*** Begin section ***
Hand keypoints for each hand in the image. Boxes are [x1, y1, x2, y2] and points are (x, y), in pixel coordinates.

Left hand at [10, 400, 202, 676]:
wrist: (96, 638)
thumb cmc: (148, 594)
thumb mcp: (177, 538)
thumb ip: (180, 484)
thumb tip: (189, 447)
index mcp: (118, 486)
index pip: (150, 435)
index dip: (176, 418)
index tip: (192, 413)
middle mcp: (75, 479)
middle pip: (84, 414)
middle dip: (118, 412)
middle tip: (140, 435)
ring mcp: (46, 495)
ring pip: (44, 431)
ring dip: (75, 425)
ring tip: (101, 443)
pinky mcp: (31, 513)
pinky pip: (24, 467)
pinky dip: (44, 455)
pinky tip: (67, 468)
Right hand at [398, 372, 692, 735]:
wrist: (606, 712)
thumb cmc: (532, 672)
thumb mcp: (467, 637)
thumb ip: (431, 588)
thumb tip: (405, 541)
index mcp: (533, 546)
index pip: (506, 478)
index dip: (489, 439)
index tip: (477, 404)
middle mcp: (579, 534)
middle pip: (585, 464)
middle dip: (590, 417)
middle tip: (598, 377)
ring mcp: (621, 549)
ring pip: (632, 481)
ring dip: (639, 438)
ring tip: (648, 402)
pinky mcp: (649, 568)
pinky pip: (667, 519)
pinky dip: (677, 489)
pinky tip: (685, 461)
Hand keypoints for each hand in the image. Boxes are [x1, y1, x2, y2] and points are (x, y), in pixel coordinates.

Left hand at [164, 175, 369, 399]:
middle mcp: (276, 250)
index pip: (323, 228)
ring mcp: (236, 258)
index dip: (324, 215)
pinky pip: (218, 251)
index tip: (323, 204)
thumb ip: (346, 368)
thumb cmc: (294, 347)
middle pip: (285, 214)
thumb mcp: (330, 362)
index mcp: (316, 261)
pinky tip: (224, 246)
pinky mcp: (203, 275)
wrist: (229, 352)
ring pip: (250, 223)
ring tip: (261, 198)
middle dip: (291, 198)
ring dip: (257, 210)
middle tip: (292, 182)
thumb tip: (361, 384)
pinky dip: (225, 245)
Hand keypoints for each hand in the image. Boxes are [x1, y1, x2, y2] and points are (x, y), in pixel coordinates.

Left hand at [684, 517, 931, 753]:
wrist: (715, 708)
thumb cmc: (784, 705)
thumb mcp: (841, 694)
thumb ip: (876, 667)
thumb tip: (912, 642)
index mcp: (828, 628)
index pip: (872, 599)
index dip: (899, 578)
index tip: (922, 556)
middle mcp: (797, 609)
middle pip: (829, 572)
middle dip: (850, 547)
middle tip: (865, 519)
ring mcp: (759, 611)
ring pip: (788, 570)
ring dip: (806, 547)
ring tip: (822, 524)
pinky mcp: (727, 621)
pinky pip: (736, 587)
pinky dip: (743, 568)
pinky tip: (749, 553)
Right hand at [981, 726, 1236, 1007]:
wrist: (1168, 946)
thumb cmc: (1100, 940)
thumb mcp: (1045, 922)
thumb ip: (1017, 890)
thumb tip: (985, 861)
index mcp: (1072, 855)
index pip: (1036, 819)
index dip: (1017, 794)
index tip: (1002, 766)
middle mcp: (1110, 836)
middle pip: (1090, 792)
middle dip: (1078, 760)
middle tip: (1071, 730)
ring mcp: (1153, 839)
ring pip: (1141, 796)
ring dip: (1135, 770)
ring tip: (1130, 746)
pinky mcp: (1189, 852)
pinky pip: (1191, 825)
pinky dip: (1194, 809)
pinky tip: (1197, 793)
*** End section ***
- The problem
Exactly the lines running from the top of the records to the line that contains "ring dip: (75, 425)", inclusive, must be set down, and nothing more.

- Task output
Hand keypoints for each hand in the image. Boxes are [x1, y1, x2, y2] and points are (x, y), in pixel coordinates.

Left hand at [10, 400, 202, 676]:
wrist: (96, 638)
thumb cmc: (148, 594)
thumb mcp: (177, 538)
thumb ip: (180, 484)
thumb tip: (189, 447)
index mcp: (118, 486)
index pip: (150, 435)
index dip: (176, 418)
index tip: (192, 413)
middle mcp: (75, 479)
middle pip: (84, 414)
middle dip: (118, 412)
middle tip: (140, 435)
ring mcp: (46, 495)
ring pip: (44, 431)
ring dip: (75, 425)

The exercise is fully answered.